12. Descriptive Statistics, Outliers and Axis Limits
L3 111 Descriptive Stats Outliers And Axis Limits V2
DataVis L3 11 V1
Descriptive Statistics, Outliers, and Axis Limits
As you create your plots and perform your exploration, make sure that you pay attention to what the plots tell you that go beyond just the basic descriptive statistics. Note any aspects of the data like number of modes and skew, and note the presence of outliers in the data for further investigation.
Related to the latter point, you might need to change the limits or scale of what is plotted to take a closer look at the underlying patterns in the data. This page covers the topic of axis limits; the next the topic of scales and transformations. In order to change a histogram's axis limits, you can add a Matplotlib
xlim
call to your code. The function takes a tuple of two numbers specifying the upper and lower bounds of the x-axis range. Alternatively, the
xlim
function can be called with two numeric arguments to the same result.

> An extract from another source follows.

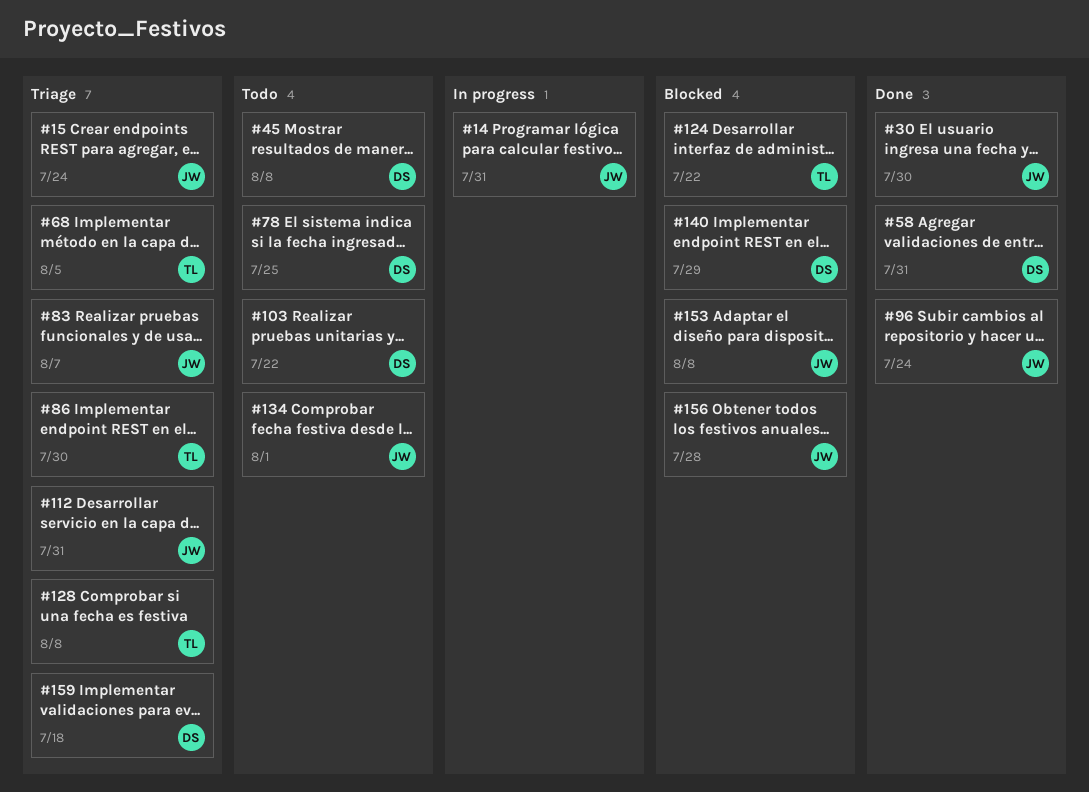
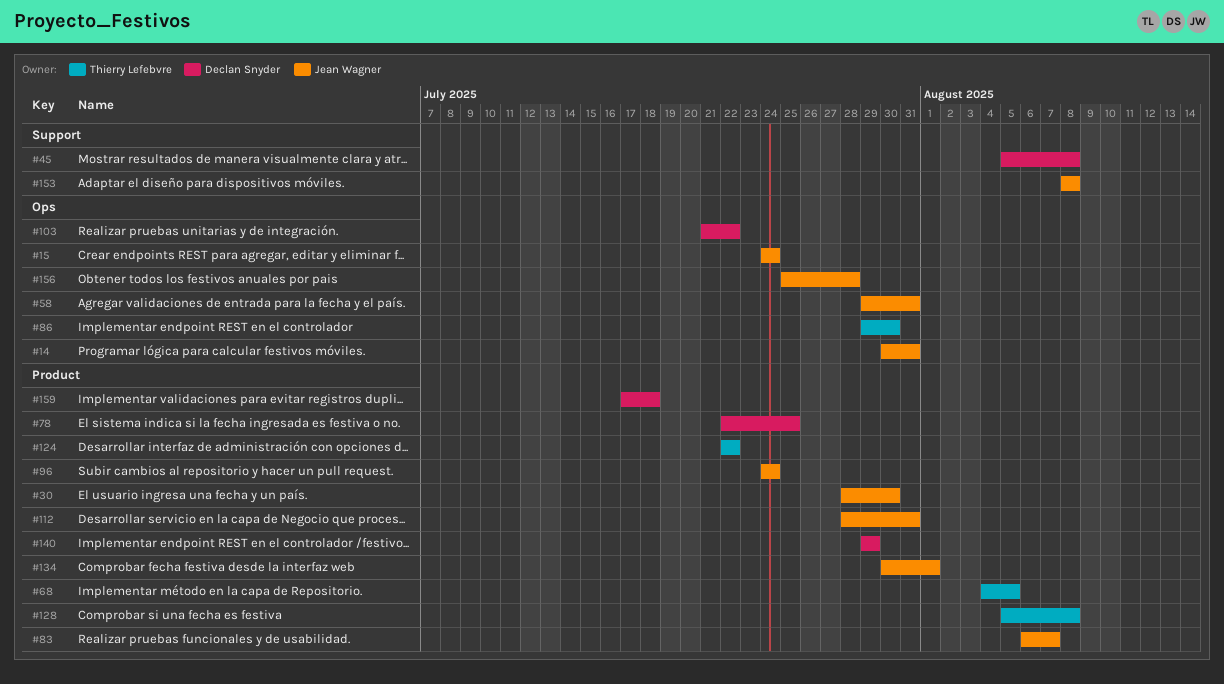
#58, owner: Declan Snyder -> Jean Wagner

plt.figure(figsize = [10, 5])
# histogram on left: full data
plt.subplot(1, 2, 1)
bin_edges = np.arange(0, df['skew_var'].max()+2.5, 2.5)
plt.hist(data = df, x = 'skew_var', bins = bin_edges)
# histogram on right: focus in on bulk of data < 35
plt.subplot(1, 2, 2)
bin_edges = np.arange(0, 35+1, 1)
plt.hist(data = df, x = 'skew_var', bins = bin_edges)
plt.xlim(0, 35) # could also be called as plt.xlim((0, 35))
In the generic example above, we might be interested in comparing patterns in other variables between data points that take values less than 35 to those that take values greater than 35. For anything that is concentrated on the bulk of the data in the former group (< 35), use of axis limits can allow focusing on data points in that range without needing to go through creation of a new DataFrame filtering out the data points in the latter group (> 35).